Supplied passage:
Matt Grace
Division Manager, Enermodal Engineering
Calgary
Canada’s leading green-focused building engineering firm is beginning to make its mark on the Alberta landscape with projects including the redevelopment of Calgary’s Currie Barracks, an upgrade of the University of Lethbridge, the CBE Safran Centre in Calgary and the Enmax Conservatory at the Calgary Zoo. As regional head Matt Grace points out, until 200 years ago virtually all buildings were sustainable – they were made of local materials and relied on their own, mostly renewable energy sources. Does that mean we have to go back to the future? Read on.
AV: How would you describe your business?
Matt Grace: We specialize in green buildings. That’s all that we do. We have about 80 people in the company in Canada, and everybody is working on some aspect of green buildings…. We’re typically contracted by either the developer or the architect, and it is our role to make sure the project meets its sustainability goals, which is typically, for example, a LEED rating of gold. It is our job to make sure those are met in the most practical and cost-effective ways.
How do you look at things differently than a mainstream engineering firm would?
First of all, you have to understand what the overall aims of the project are. [Take the] Enmax Conservatory at the zoo here in Calgary. A really important part of that project is to demonstrate how you can incorporate renewable energy into the building design so that the visitors to the zoo would go away with ideas that they might do on their own projects. So understanding that from the beginning helps you determine what the priorities are going to be.
But building design affects more than just the building’s users, doesn’t it?
The IPCC [Intergovernmental Panel on Climate Change] identified that the building sector was the single biggest area for tackling climate change in a cost-effective way…. In Canada, I’ve seen anything from 30% to 50% of all the climate change is directly attributed to the building sector. Globally, it’s been estimated to be between 40% to 60% in various studies. The message is that we can’t actually tackle
climate change without buildings.

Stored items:
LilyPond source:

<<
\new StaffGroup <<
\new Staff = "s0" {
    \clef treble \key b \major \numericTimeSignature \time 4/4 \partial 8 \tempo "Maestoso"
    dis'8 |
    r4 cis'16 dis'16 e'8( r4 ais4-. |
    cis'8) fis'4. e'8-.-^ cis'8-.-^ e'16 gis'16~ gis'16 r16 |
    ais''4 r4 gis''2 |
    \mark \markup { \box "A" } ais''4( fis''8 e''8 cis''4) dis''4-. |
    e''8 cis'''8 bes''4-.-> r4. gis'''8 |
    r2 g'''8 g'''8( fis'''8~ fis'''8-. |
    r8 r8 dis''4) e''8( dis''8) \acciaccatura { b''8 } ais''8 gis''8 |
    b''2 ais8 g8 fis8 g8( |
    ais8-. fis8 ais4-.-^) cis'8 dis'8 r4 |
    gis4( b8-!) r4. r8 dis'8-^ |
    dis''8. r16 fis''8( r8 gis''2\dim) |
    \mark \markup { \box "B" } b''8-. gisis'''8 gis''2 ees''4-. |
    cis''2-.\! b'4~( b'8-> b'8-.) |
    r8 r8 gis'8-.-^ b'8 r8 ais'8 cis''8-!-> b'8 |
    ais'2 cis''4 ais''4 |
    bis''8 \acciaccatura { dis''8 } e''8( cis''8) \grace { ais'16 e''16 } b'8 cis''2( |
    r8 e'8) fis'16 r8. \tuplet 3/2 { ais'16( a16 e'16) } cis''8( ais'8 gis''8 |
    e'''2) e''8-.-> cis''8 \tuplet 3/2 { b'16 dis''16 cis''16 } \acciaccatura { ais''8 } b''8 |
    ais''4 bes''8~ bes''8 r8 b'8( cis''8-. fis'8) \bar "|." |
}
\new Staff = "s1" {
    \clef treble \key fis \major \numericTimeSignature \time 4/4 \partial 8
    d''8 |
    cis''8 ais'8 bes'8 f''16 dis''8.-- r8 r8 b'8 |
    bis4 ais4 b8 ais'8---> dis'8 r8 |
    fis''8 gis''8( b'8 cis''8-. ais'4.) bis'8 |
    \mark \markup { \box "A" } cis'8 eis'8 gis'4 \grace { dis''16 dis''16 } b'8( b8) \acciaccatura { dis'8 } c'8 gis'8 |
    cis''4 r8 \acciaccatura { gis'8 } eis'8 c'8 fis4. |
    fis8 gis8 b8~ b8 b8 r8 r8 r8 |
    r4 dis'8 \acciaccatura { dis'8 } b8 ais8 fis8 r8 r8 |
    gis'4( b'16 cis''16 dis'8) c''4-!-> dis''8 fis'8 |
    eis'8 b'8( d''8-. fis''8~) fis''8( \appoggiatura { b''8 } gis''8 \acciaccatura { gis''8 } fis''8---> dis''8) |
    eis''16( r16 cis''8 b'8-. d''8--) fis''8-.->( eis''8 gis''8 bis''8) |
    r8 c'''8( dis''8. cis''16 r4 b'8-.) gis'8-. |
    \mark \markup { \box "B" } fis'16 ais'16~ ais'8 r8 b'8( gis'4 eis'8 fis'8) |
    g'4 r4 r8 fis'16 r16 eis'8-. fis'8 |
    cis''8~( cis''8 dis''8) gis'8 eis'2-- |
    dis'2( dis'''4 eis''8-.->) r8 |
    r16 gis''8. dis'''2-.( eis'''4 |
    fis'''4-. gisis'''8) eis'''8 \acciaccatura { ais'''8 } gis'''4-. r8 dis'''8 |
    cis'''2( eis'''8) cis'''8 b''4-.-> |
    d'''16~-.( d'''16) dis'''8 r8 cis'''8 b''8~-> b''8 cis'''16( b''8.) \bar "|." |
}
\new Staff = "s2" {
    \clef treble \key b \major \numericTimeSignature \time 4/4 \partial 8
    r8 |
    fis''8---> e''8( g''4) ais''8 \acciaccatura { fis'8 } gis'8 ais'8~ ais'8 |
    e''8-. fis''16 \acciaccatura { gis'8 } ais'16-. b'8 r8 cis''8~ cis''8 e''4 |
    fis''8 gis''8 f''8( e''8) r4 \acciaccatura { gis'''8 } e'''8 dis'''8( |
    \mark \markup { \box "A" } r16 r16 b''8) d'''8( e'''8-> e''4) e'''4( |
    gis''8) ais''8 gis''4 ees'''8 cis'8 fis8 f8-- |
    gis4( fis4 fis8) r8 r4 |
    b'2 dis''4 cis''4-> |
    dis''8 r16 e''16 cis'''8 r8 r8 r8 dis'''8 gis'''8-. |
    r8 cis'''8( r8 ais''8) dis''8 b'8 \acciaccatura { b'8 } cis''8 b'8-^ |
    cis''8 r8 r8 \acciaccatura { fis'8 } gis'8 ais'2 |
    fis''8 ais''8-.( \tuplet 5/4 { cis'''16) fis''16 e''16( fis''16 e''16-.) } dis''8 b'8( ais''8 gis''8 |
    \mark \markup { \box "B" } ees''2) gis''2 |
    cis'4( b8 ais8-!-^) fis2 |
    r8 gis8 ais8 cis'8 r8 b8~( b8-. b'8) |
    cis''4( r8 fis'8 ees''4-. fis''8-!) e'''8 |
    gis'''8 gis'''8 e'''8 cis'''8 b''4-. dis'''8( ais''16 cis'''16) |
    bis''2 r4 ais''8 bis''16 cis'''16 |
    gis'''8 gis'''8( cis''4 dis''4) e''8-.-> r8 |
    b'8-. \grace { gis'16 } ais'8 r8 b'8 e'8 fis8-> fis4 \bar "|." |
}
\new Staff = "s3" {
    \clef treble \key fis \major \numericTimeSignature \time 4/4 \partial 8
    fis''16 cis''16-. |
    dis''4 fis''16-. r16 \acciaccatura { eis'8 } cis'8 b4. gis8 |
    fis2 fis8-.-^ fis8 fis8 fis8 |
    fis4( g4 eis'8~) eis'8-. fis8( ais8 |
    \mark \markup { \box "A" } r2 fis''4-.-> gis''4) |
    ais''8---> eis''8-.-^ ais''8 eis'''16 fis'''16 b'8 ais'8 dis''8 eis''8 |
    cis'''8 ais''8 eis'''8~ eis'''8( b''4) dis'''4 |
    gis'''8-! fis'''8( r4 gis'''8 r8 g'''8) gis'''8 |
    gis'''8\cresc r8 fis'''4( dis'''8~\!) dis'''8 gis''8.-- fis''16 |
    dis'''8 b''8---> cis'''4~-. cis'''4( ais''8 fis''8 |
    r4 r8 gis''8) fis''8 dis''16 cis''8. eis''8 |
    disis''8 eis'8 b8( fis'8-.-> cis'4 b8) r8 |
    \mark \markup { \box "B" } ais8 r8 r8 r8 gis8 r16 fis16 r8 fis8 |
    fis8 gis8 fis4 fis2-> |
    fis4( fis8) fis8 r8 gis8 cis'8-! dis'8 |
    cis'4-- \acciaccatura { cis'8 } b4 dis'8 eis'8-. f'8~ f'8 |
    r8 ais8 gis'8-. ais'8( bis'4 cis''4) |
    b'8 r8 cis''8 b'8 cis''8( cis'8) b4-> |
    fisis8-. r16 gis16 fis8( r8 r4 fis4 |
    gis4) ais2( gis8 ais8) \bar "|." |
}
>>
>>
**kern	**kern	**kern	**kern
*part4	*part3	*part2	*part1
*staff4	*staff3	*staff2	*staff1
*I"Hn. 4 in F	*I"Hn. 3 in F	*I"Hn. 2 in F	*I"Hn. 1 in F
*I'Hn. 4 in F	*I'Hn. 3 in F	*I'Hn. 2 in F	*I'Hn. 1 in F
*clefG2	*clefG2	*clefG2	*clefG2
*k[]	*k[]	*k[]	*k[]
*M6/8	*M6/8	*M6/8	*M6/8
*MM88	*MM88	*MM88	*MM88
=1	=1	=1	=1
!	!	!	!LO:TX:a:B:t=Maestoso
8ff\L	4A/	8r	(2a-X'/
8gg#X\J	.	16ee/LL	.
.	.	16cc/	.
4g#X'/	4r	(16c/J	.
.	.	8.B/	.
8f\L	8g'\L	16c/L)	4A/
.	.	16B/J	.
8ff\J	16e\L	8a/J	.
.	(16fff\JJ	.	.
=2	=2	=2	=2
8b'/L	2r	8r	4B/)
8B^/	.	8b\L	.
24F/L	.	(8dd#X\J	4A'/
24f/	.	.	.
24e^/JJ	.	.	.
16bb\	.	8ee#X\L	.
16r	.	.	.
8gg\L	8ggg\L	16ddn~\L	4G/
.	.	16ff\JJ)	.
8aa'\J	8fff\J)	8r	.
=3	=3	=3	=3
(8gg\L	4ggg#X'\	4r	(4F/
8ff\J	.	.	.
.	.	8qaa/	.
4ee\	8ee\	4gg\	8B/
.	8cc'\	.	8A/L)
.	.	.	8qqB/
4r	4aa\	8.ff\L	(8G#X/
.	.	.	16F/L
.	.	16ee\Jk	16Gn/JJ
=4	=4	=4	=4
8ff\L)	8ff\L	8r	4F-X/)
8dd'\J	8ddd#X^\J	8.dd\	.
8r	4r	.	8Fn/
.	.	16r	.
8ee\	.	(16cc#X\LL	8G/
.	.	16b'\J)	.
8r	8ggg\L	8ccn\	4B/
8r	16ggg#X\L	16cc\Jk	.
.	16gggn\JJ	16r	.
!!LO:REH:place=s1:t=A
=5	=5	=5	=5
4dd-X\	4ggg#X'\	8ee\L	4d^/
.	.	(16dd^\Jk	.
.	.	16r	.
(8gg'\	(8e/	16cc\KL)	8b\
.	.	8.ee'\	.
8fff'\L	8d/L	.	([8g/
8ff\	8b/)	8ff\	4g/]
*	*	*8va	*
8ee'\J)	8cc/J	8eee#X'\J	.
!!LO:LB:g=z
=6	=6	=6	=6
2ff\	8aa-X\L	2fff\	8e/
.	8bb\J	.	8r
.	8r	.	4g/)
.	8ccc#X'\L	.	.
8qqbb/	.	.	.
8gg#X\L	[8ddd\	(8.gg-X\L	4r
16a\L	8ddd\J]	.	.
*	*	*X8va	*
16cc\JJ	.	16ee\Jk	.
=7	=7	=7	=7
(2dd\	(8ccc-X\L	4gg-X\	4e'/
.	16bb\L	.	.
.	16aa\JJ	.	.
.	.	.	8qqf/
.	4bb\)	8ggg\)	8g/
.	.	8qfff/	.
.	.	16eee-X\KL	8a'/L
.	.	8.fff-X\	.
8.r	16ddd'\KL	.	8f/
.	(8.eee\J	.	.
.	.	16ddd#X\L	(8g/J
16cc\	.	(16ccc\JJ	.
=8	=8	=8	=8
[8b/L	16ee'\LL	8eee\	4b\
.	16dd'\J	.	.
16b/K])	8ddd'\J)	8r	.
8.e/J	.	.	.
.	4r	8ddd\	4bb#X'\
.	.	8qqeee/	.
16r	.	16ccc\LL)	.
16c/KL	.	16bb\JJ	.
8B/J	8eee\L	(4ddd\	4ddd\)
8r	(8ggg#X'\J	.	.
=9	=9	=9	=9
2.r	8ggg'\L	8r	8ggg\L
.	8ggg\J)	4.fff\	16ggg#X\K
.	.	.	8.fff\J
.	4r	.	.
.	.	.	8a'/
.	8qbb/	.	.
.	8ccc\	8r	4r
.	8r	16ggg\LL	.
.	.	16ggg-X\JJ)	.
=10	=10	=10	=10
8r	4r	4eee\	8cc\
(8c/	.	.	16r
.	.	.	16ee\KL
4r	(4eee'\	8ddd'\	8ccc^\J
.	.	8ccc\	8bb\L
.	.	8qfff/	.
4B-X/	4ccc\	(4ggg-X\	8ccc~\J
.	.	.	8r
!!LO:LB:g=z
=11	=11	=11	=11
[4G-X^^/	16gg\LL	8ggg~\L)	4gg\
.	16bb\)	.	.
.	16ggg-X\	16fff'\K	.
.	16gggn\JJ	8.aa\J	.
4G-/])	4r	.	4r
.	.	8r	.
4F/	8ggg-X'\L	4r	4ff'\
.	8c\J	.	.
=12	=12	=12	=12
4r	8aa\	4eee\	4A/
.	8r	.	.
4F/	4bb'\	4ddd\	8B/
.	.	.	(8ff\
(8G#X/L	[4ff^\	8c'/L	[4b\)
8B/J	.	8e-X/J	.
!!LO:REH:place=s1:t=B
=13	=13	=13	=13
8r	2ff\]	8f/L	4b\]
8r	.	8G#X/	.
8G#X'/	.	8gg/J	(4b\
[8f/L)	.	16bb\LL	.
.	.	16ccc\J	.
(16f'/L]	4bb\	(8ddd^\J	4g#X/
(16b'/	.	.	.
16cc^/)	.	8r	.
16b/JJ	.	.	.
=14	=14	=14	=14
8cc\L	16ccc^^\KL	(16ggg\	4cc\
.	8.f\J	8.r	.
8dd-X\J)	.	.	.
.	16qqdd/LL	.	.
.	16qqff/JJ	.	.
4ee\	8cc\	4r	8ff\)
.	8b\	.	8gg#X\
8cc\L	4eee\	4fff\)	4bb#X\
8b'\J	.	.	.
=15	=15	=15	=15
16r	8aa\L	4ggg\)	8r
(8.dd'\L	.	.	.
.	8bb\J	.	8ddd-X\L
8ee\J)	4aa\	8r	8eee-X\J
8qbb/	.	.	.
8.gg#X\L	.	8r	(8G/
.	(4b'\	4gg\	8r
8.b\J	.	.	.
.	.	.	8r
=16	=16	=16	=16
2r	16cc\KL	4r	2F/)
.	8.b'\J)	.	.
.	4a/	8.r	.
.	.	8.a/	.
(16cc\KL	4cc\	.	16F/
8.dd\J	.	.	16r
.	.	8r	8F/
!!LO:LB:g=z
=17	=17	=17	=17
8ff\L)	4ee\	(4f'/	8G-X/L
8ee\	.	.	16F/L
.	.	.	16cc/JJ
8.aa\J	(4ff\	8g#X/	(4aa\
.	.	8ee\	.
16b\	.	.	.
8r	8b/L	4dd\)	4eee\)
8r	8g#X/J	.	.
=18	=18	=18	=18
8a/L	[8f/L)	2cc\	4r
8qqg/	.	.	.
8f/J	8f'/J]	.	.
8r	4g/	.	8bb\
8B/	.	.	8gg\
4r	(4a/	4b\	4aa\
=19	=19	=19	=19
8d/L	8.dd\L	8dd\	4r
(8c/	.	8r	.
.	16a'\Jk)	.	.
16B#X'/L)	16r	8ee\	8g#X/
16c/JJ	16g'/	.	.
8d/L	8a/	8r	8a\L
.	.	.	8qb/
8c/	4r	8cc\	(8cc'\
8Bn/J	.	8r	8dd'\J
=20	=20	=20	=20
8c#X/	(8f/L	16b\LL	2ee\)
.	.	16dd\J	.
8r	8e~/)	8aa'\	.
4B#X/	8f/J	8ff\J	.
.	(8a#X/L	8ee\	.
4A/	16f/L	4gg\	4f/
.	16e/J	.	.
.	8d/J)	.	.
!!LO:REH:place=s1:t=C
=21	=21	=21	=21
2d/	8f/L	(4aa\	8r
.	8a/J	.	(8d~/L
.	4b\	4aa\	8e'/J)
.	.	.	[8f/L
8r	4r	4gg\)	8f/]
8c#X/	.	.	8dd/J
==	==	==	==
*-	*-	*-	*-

Exercise objective: Copy everything from "The IPCC [Intergovernmental" down to "change without buildings." in the green buildings interview above.

Your response:
The IPCC [Intergovernmental Panel on Climate Change] identified that the building sector was the single biggest area for tackling climate change in a cost-effective way…. In Canada, I’ve seen anything from 30% to 50% of all the climate change is directly attributed to the building sector. Globally, it’s been estimated to be between 40% to 60% in various studies. The message is that we can’t actually tackle
climate change without buildings.